Learners will develop critical skills and insights on leveraging and evaluating systems of governing research, including:

  • Subject-Specific Knowledge: Deep and context-relevant understandings of the ethical, scientific, policy, social and economic factors shaping research priorities and practices.
  • Intellectual, Academic and Research Skills: Advanced cross-disciplinary understandings of the integrative roles of ethics in shaping research priorities, practices.
  • Practical and Transferable Skills: Enhanced ability to understand and inform decisions and actions at the interface of ethics, scientific methods, and health technologies and public policy.

Further information

The course is a postgraduate taught module offered to UCL students as an elective by the Department of Science, Technology, Engineering and Public Policy (STEaPP).

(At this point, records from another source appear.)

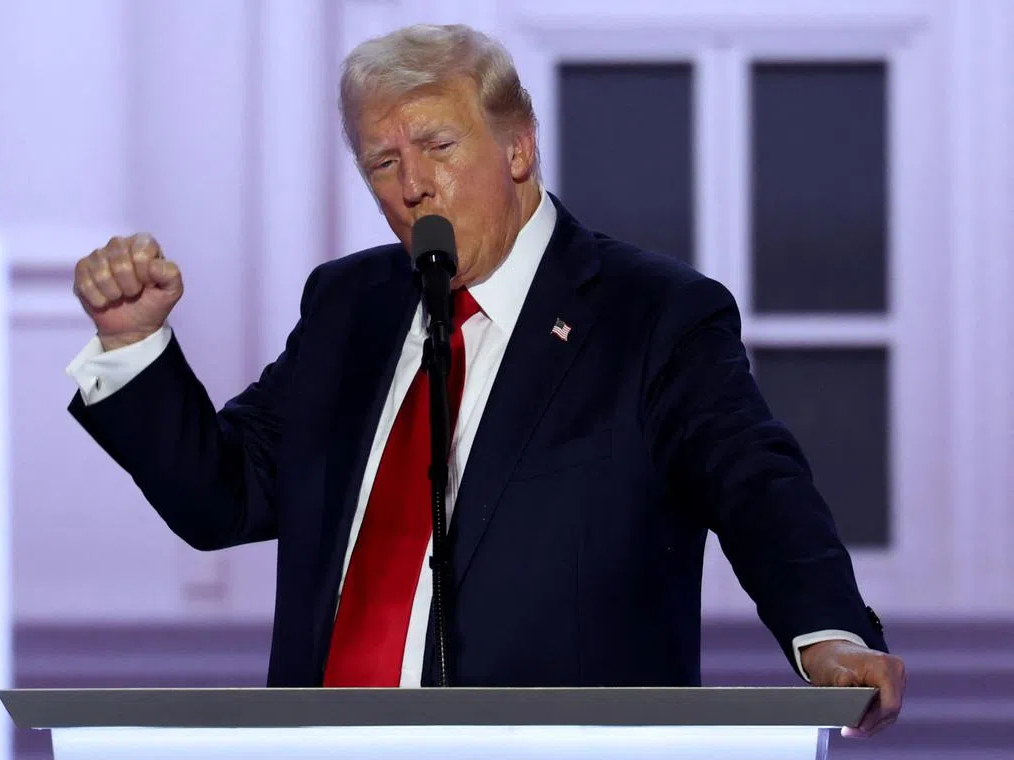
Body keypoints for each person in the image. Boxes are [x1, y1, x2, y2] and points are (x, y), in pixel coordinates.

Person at [66, 23, 905, 736]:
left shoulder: (653, 315)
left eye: (436, 145)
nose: (412, 187)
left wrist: (825, 632)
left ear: (517, 146)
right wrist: (134, 346)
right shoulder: (348, 306)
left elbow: (757, 484)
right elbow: (225, 497)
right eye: (381, 163)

Students from the STEaPP Masters of Public Administration, as well as students from wider UCL postgraduate taught programmes, are able to complete the course within their degree studies.

Course team

Professor Sarah Edwards

Professor Sarah Edwards

Sarah JL Edwards is the Professor of Bioethics at UCL having trained in Psychology, in Philosophy, and in Medical Ethics and Law, concentrating her research career on research ethics in health. She has a track record of interdisciplinary research publications and policy impact. She currently leads several research projects on use of real-world evidence in regulatory decision making, on using social sciences alongside clinical trials eg to improve recruitment rates, and on cultural challenges to harmonisation of regulatory rules. She is currently collaborating with members of international bodies such as CIOMS and WHO as part of these projects. She also leads the new Professional Education programme in science, technology and engineering policy and co-leads new health route through the Masters in Public Administration at UCL having taught medical ethics and law to medical students, translational clinical science and regulatory affairs for postgraduates, and research ethics and governance to clinical researchers and managers.  

Dr Maria Cross

Dr Maria Cross

Maria Cross is a lecturer with the UCL Department of Science, Technology, Engineering and Public Policy (STEaPP). Maria's background is multidisciplinary, spanning the biomedical, social and computing sciences. Within her research, she has explored ethical and responsible uses of routinely-collected and large datasets. In her current role, Maria is focused on the delivery of professional education that draws together her scientific training and prior practical experience in health policy and governance.